(Required action):
Rewrite the data below, replacing each occurrence of "photo" with "image" and keeping everything else the same. Leave the pictures out of your answer.

(Information supplied):
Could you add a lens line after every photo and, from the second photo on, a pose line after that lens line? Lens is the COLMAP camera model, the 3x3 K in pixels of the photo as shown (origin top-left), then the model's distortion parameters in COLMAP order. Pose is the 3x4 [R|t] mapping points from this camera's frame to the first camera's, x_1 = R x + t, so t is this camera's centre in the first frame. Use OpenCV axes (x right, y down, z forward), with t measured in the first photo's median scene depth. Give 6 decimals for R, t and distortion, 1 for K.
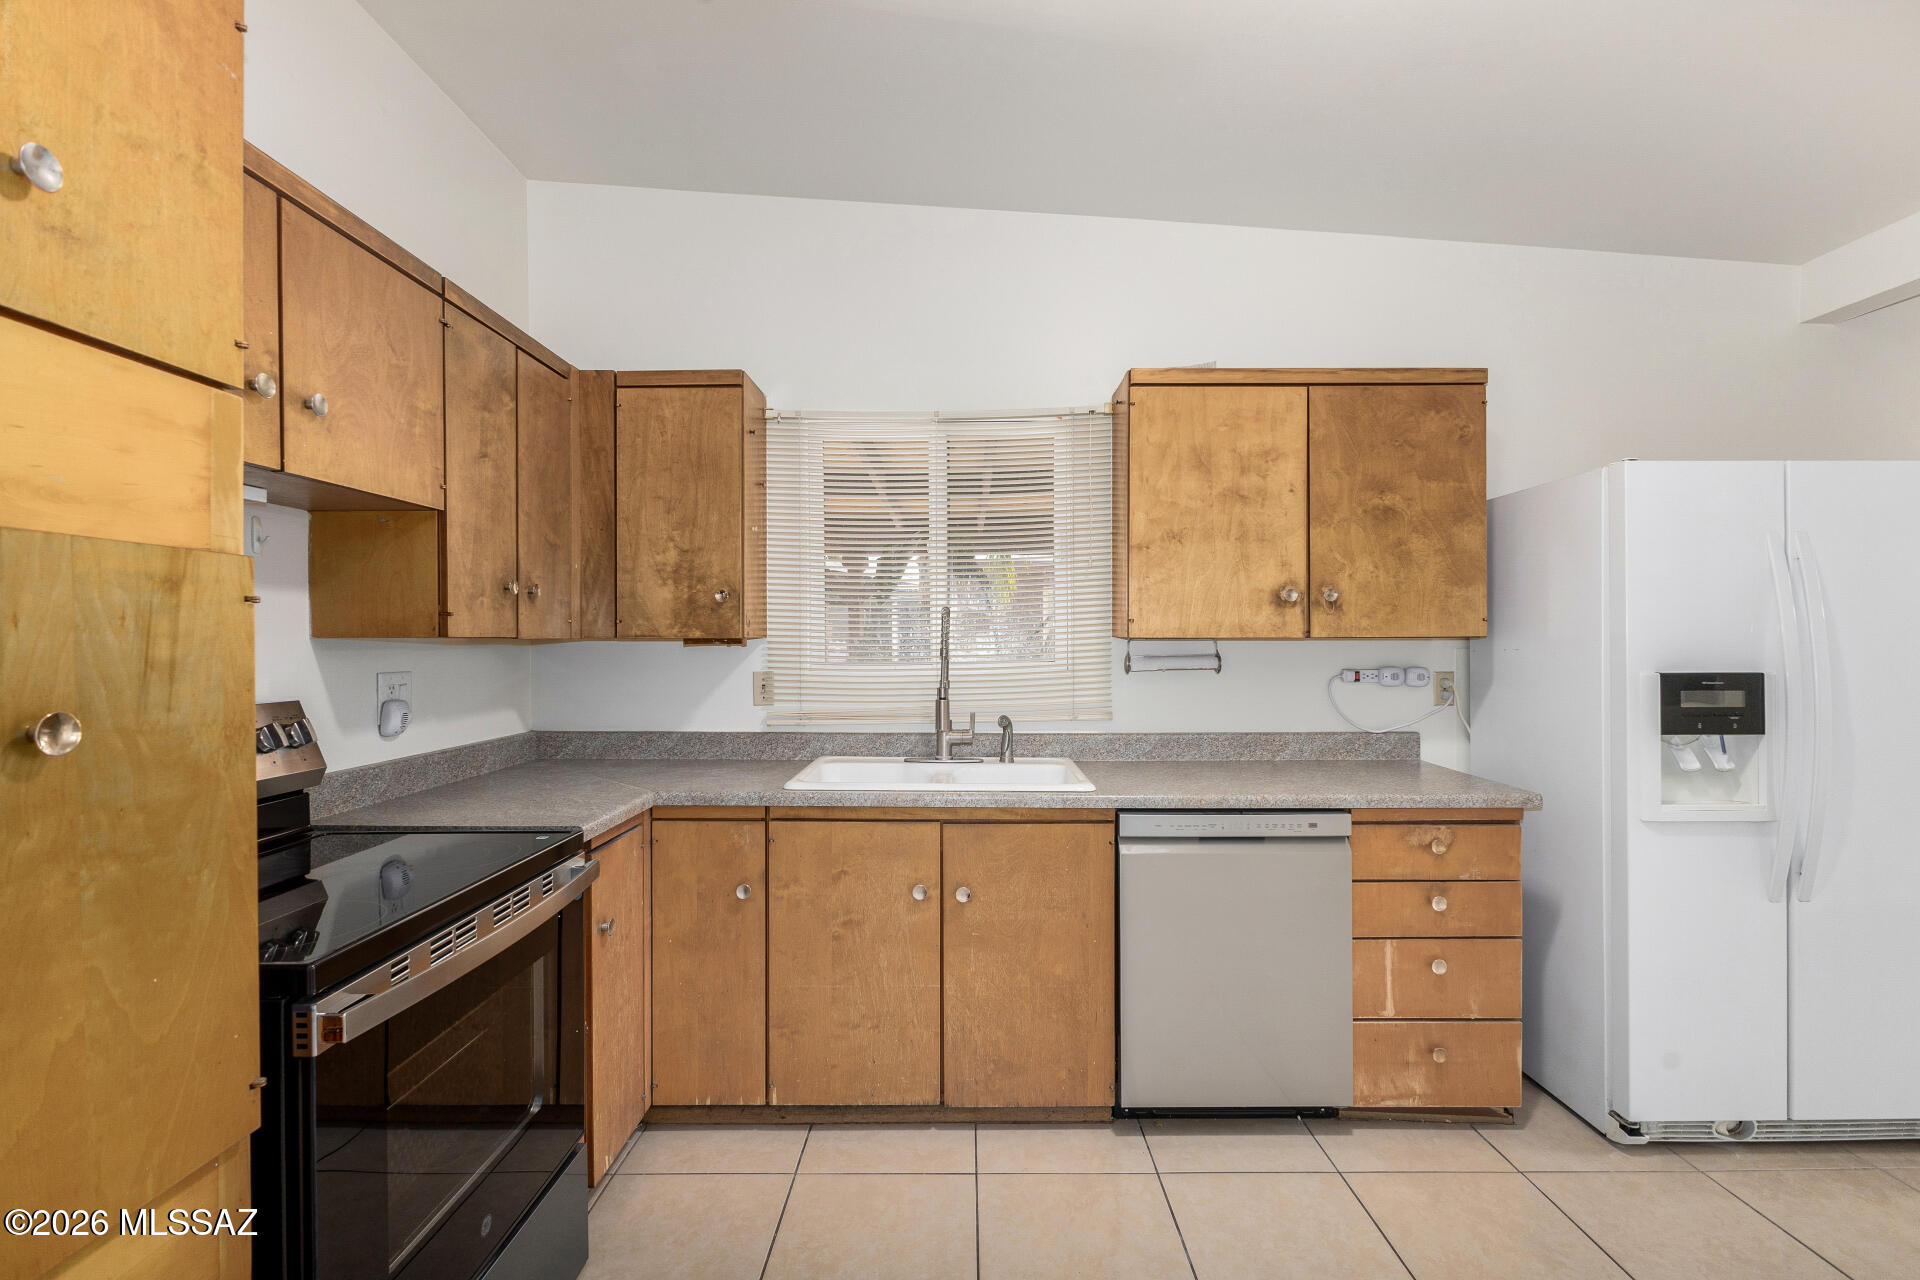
lens RADIAL K [[873.3, 0, 969.4], [0, 873.3, 642.8], [0, 0, 1]] dist [-0.000342, -0.000114]
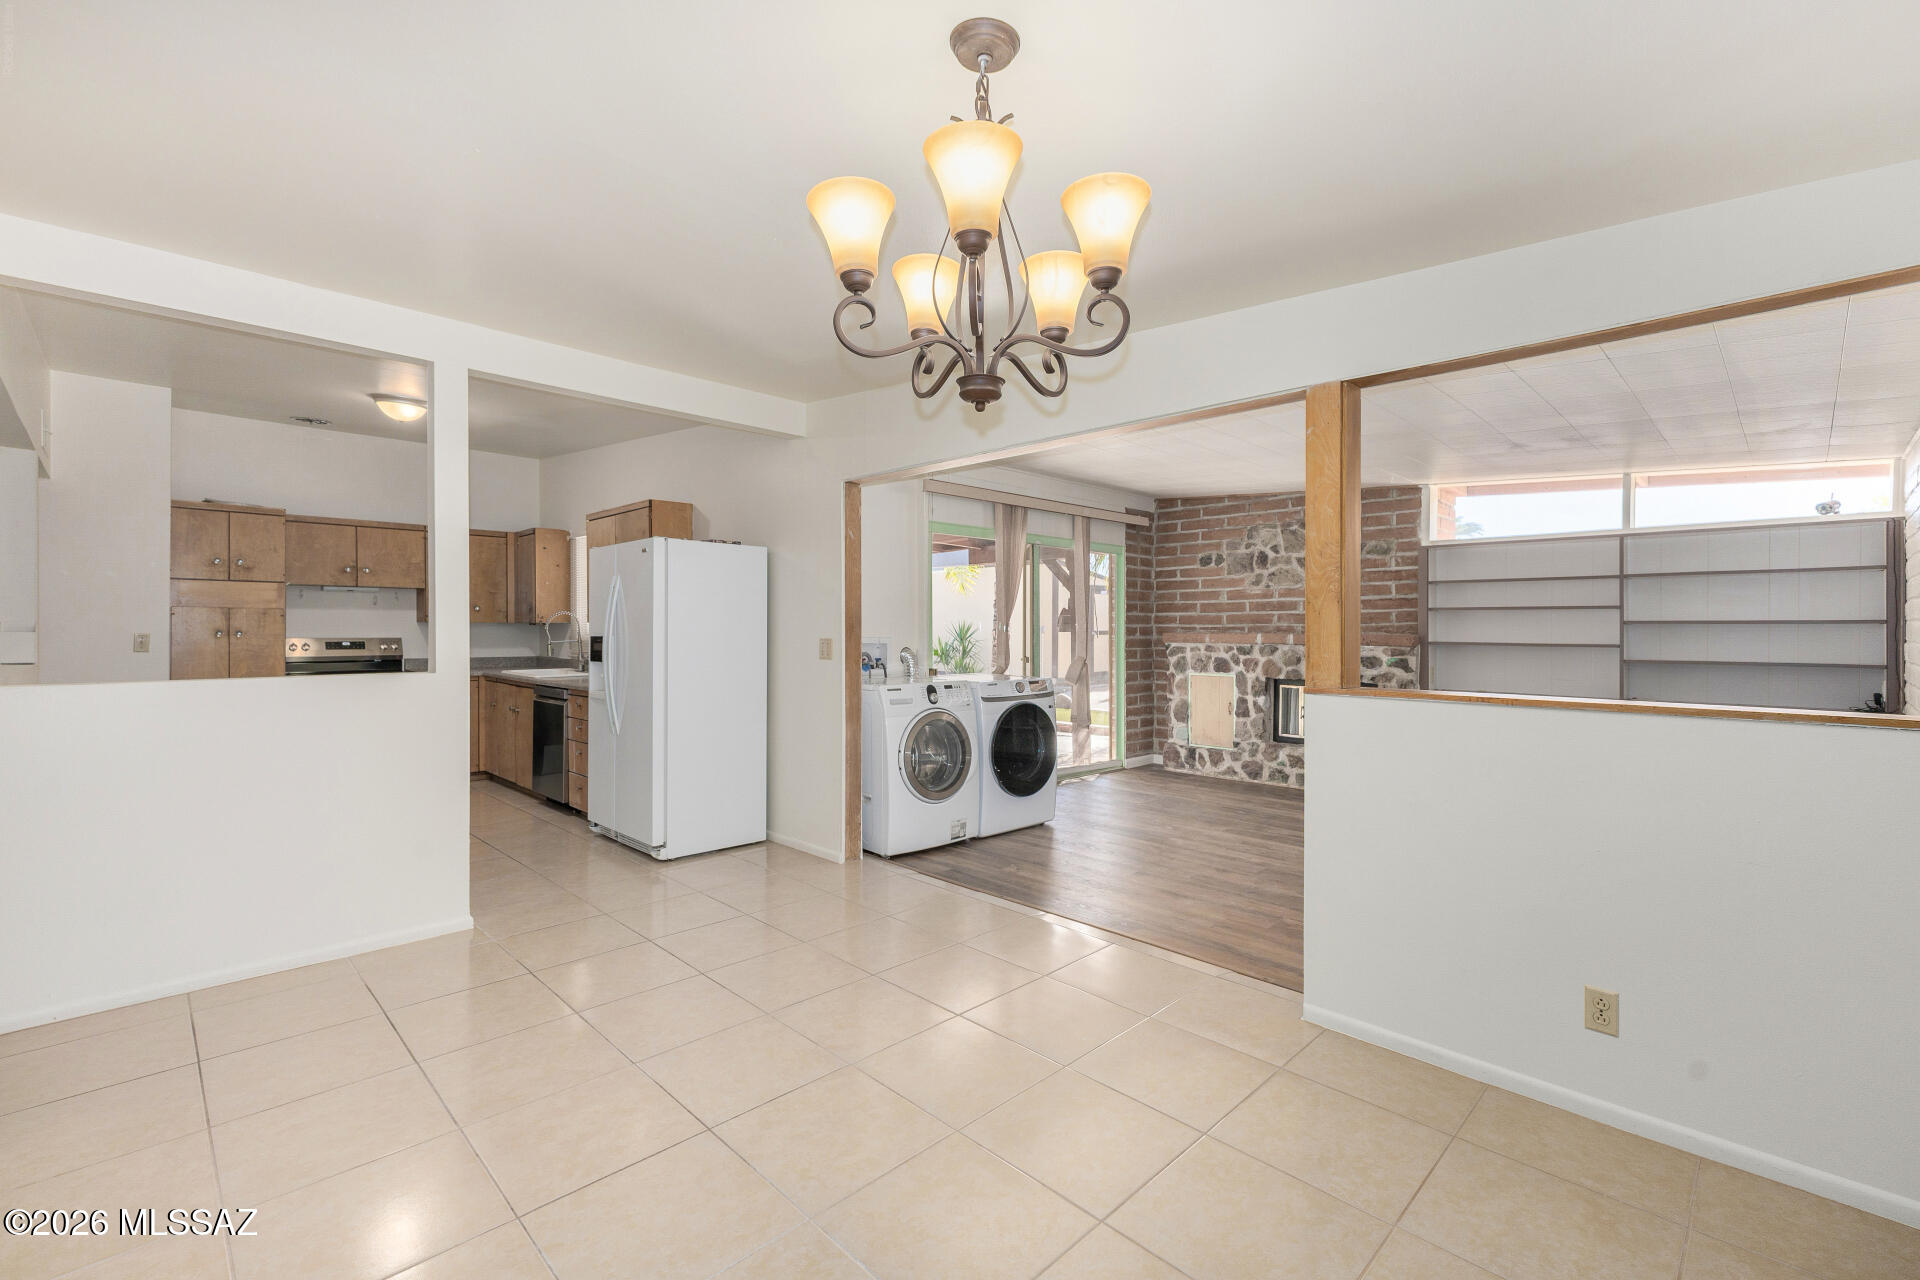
lens RADIAL K [[832.5, 0, 960.0], [0, 832.5, 640.0], [0, 0, 1]] dist [0.011265, -0.000526]
pose [[0.705097, 0.012644, -0.708998, 2.975447], [-0.007487, 0.999918, 0.010385, 0.012181], [0.709071, -0.002014, 0.705134, 0.088736]]
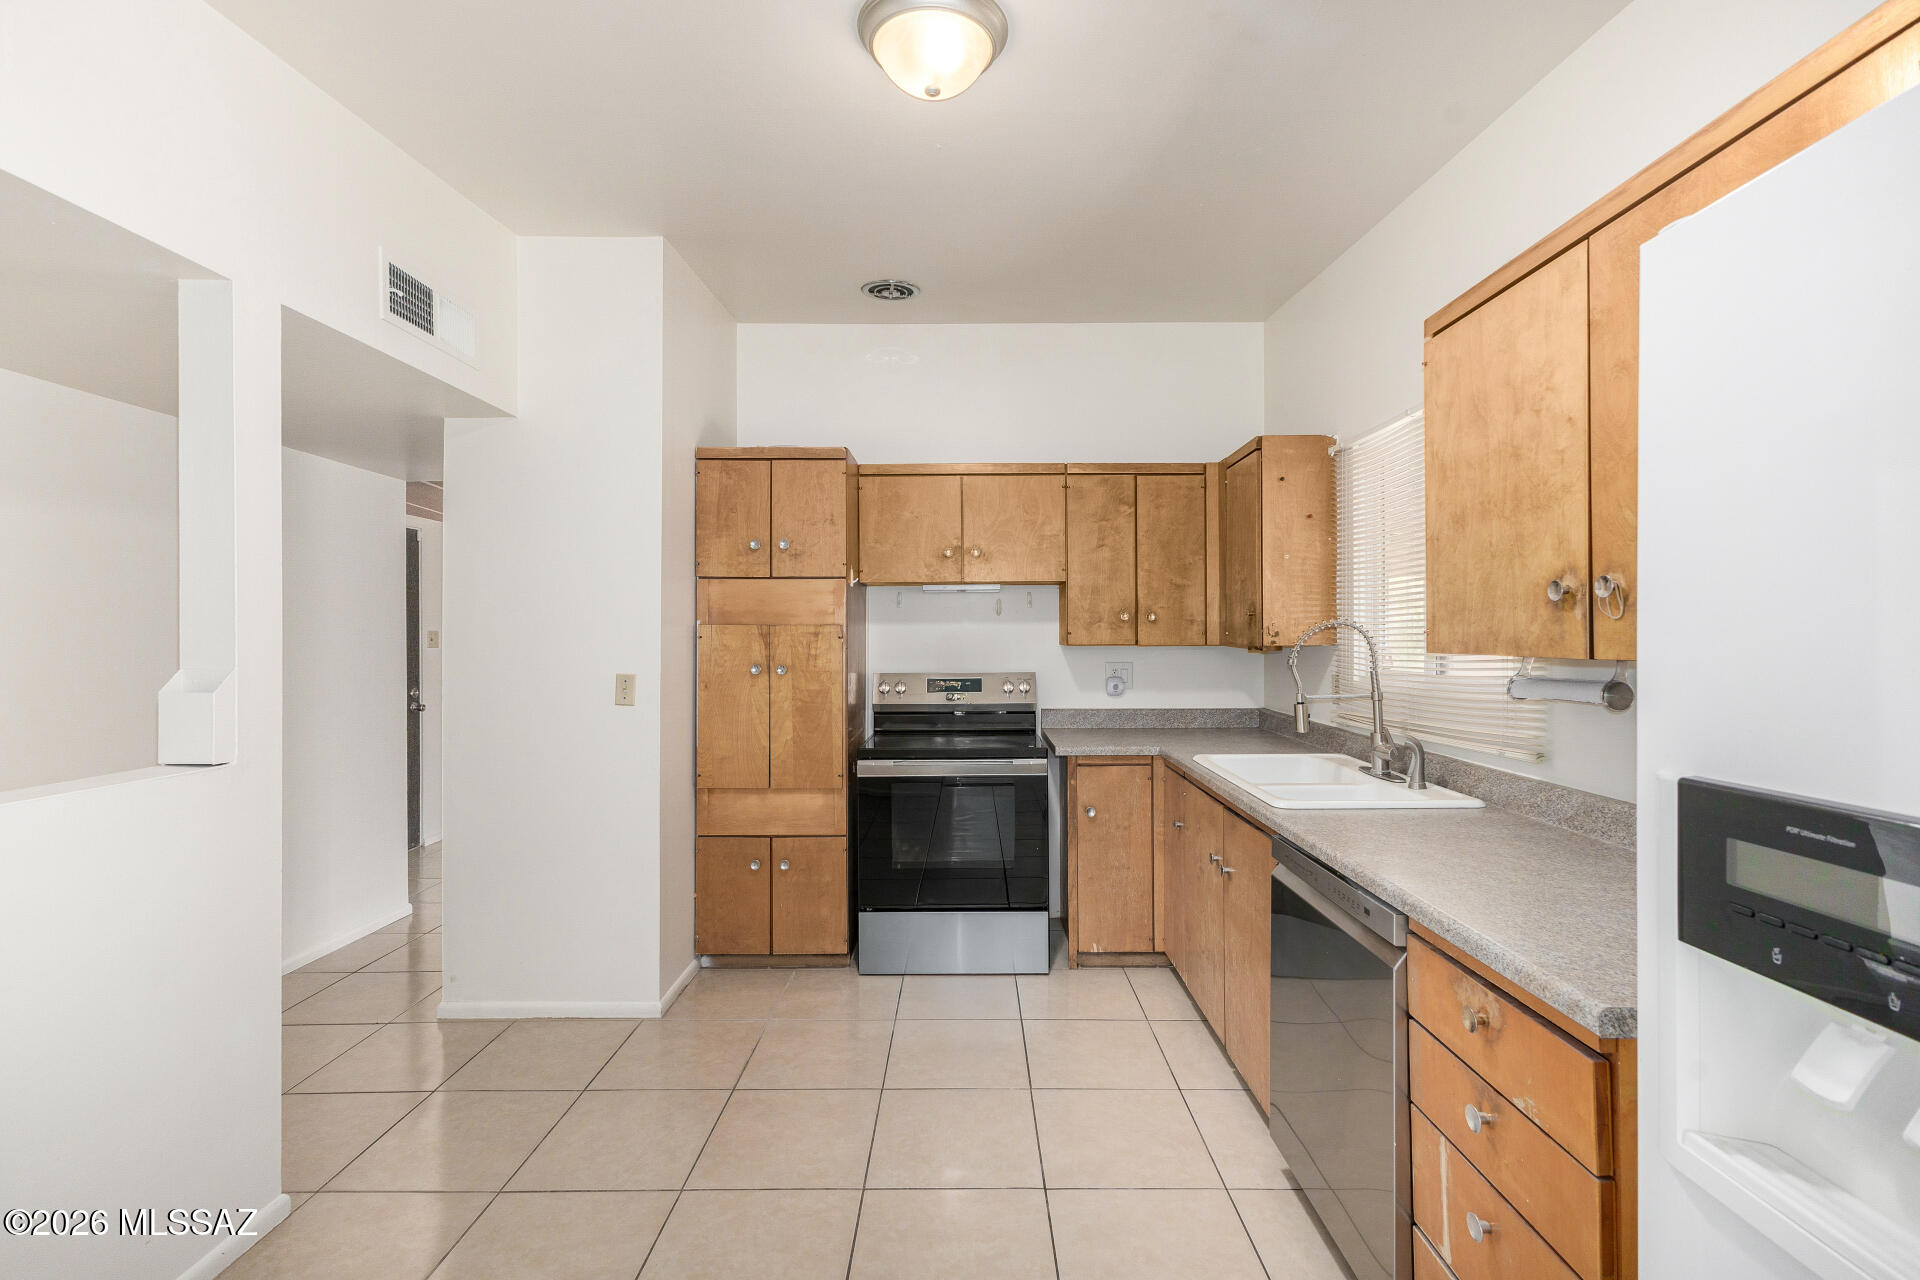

(Response to the exercise):
Could you add a lens line after every image and, from the second image on, a pose line after that lens line? Lens is the COLMAP camera model, the 3x3 K in pixels of the image as shown (origin top-left), then the model's distortion parameters in COLMAP order. Pose is the 3x4 [R|t] mapping points from this camera's frame to the first camera's, x_1 = R x + t, so t is this camera's centre in the first frame. Use OpenCV axes (x right, y down, z forward), with t measured in the first image's median scene depth. Give 6 decimals for R, t and distortion, 1 for K.
lens RADIAL K [[873.3, 0, 969.4], [0, 873.3, 642.8], [0, 0, 1]] dist [-0.000342, -0.000114]
lens RADIAL K [[832.5, 0, 960.0], [0, 832.5, 640.0], [0, 0, 1]] dist [0.011265, -0.000526]
pose [[0.705097, 0.012644, -0.708998, 2.975447], [-0.007487, 0.999918, 0.010385, 0.012181], [0.709071, -0.002014, 0.705134, 0.088736]]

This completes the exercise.